> Your instructions
Print every record exactly, with nothing added or left out.
---*---
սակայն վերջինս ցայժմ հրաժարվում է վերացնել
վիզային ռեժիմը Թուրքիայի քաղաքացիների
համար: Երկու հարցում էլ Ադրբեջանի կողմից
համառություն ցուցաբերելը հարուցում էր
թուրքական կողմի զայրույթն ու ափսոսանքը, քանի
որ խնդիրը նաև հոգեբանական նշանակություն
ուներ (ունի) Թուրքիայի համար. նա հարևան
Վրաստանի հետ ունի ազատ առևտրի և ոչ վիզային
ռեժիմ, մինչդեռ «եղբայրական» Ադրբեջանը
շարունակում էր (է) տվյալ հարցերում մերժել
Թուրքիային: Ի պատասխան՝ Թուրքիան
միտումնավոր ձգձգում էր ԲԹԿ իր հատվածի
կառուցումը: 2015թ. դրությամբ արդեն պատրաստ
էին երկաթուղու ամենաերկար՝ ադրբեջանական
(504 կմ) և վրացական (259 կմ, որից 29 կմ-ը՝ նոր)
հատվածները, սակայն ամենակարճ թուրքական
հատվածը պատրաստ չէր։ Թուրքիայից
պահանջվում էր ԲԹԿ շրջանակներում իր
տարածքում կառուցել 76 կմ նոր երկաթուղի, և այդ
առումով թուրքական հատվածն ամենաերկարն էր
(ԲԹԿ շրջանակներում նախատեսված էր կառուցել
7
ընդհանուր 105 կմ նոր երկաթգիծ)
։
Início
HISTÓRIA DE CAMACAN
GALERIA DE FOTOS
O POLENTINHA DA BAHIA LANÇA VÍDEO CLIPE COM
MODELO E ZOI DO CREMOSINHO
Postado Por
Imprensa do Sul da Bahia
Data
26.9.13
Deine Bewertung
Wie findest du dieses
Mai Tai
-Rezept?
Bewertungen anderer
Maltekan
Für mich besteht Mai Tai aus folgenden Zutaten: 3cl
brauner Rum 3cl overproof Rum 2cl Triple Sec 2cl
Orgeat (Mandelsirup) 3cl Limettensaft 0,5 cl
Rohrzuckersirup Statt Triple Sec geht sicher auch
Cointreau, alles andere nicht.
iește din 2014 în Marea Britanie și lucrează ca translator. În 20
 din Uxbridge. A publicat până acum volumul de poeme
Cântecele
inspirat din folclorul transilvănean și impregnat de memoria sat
---*---
> Written solution
սակայն վերջինս ցայժմ հրաժարվում է վերացնել
վիզային ռեժիմը Թուրքիայի քաղաքացիների
համար: Երկու հարցում էլ Ադրբեջանի կողմից
համառություն ցուցաբերելը հարուցում էր
թուրքական կողմի զայրույթն ու ափսոսանքը, քանի
որ խնդիրը նաև հոգեբանական նշանակություն
ուներ (ունի) Թուրքիայի համար. նա հարևան
Վրաստանի հետ ունի ազատ առևտրի և ոչ վիզային
ռեժիմ, մինչդեռ «եղբայրական» Ադրբեջանը
շարունակում էր (է) տվյալ հարցերում մերժել
Թուրքիային: Ի պատասխան՝ Թուրքիան
միտումնավոր ձգձգում էր ԲԹԿ իր հատվածի
կառուցումը: 2015թ. դրությամբ արդեն պատրաստ
էին երկաթուղու ամենաերկար՝ ադրբեջանական
(504 կմ) և վրացական (259 կմ, որից 29 կմ-ը՝ նոր)
հատվածները, սակայն ամենակարճ թուրքական
հատվածը պատրաստ չէր։ Թուրքիայից
պահանջվում էր ԲԹԿ շրջանակներում իր
տարածքում կառուցել 76 կմ նոր երկաթուղի, և այդ
առումով թուրքական հատվածն ամենաերկարն էր
(ԲԹԿ շրջանակներում նախատեսված էր կառուցել
7
ընդհանուր 105 կմ նոր երկաթգիծ)
։
Início
HISTÓRIA DE CAMACAN
GALERIA DE FOTOS
O POLENTINHA DA BAHIA LANÇA VÍDEO CLIPE COM
MODELO E ZOI DO CREMOSINHO
Postado Por
Imprensa do Sul da Bahia
Data
26.9.13
Deine Bewertung
Wie findest du dieses
Mai Tai
-Rezept?
Bewertungen anderer
Maltekan
Für mich besteht Mai Tai aus folgenden Zutaten: 3cl
brauner Rum 3cl overproof Rum 2cl Triple Sec 2cl
Orgeat (Mandelsirup) 3cl Limettensaft 0,5 cl
Rohrzuckersirup Statt Triple Sec geht sicher auch
Cointreau, alles andere nicht.
iește din 2014 în Marea Britanie și lucrează ca translator. În 20
 din Uxbridge. A publicat până acum volumul de poeme
Cântecele
inspirat din folclorul transilvănean și impregnat de memoria sat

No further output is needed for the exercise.